Records
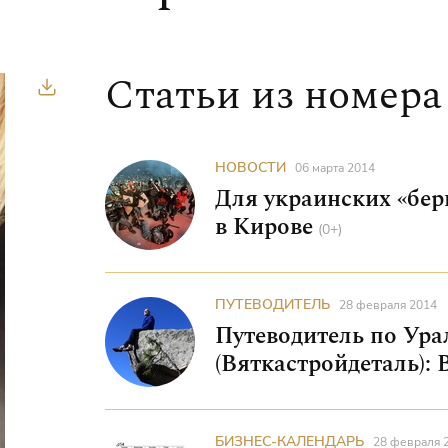
Статьи из номера
СКАЧАТЬ В PDF
НОВОСТИ
06 марта 2014
Для украинских «бер
в Кирове
(0+)
ПУТЕВОДИТЕЛЬ
28 февраля 2014
Путеводитель по Ура
(Вяткастройдеталь):
БИЗНЕС-КАЛЕНДАРЬ
28 февраля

What to do
Output nothing but an exact retyping of the material, pictures excluded.

Written response
Статьи из номера
СКАЧАТЬ В PDF
НОВОСТИ
06 марта 2014
Для украинских «бер
в Кирове
(0+)
ПУТЕВОДИТЕЛЬ
28 февраля 2014
Путеводитель по Ура
(Вяткастройдеталь):
БИЗНЕС-КАЛЕНДАРЬ
28 февраля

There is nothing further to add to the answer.